Which will open up all the allele frequency estimates from each chromosome, sort them and remove duplicate headers, and then drop the header that gets sorted to the bottom of the file. Then we index these sites using ANGSD:

conda activate align
angsd sites index All_sites.tsv
conda deactivate 

We can add this information to the parameter file for our lcWGS samples:

sites=All_sites.tsv

And then also add the --sites $sites option to our ANGSD call for these samples. Because we are specifying another option for ANGSD, we run a new script that now includes the site option:

while read chrom;  do sbatch --export=ALL,chrom=$chrom,paramfile=WGSparams_aeip.tsv,angsdparam=lcwgs_angsdparam.tsv  10_refsites_angsd_bcf_beag_maf.sh ;  
  done < Ssal_v3.1_genomic.chroms 

Now we have a bunch of kinda useless bcf files.
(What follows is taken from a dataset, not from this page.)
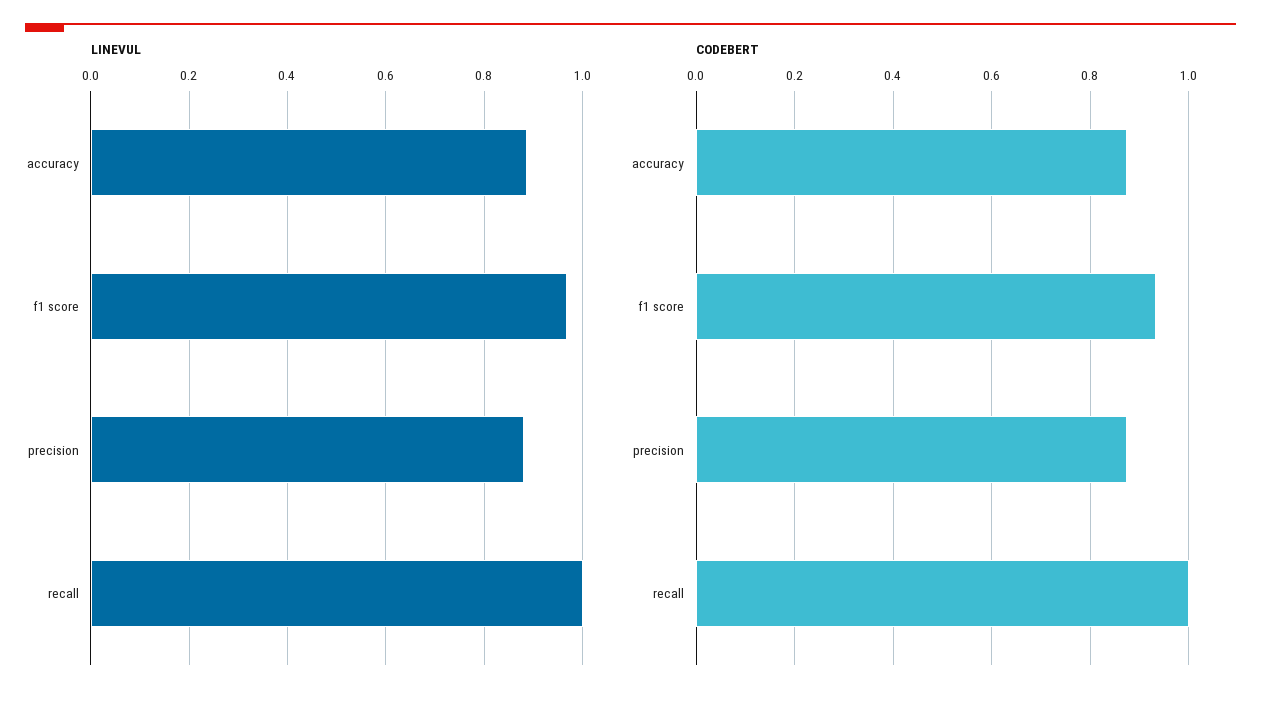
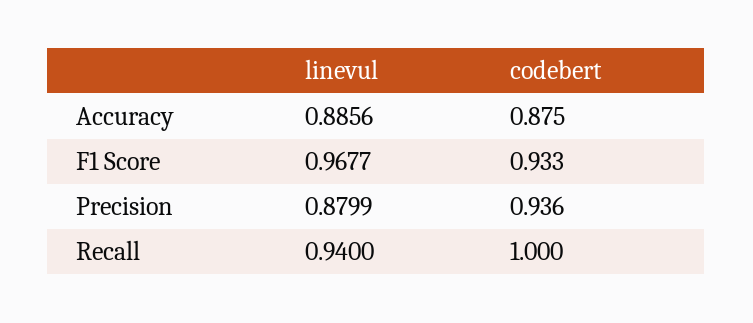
LINEVUL, recall: 1 -> 0.94
CODEBERT, precision: 0.88 -> 0.936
They're smaller than vcfs but they lack human interpretable info, so we need to convert them to vcfs. We do this per bcf file, so we again specify the chromosome and file set.

while read chrom;  do sbatch --export=ALL,chrom=$chrom,paramfile=WGSparams_<project name>,angsdparam=<project_name>_angsdparam.tsv  11_bcf_to_vcf.sh ;  
  done < chroms

And we're done! ANGSD has handled much of the filtering and format conversion here for us, so we can now do different population genomic analyses.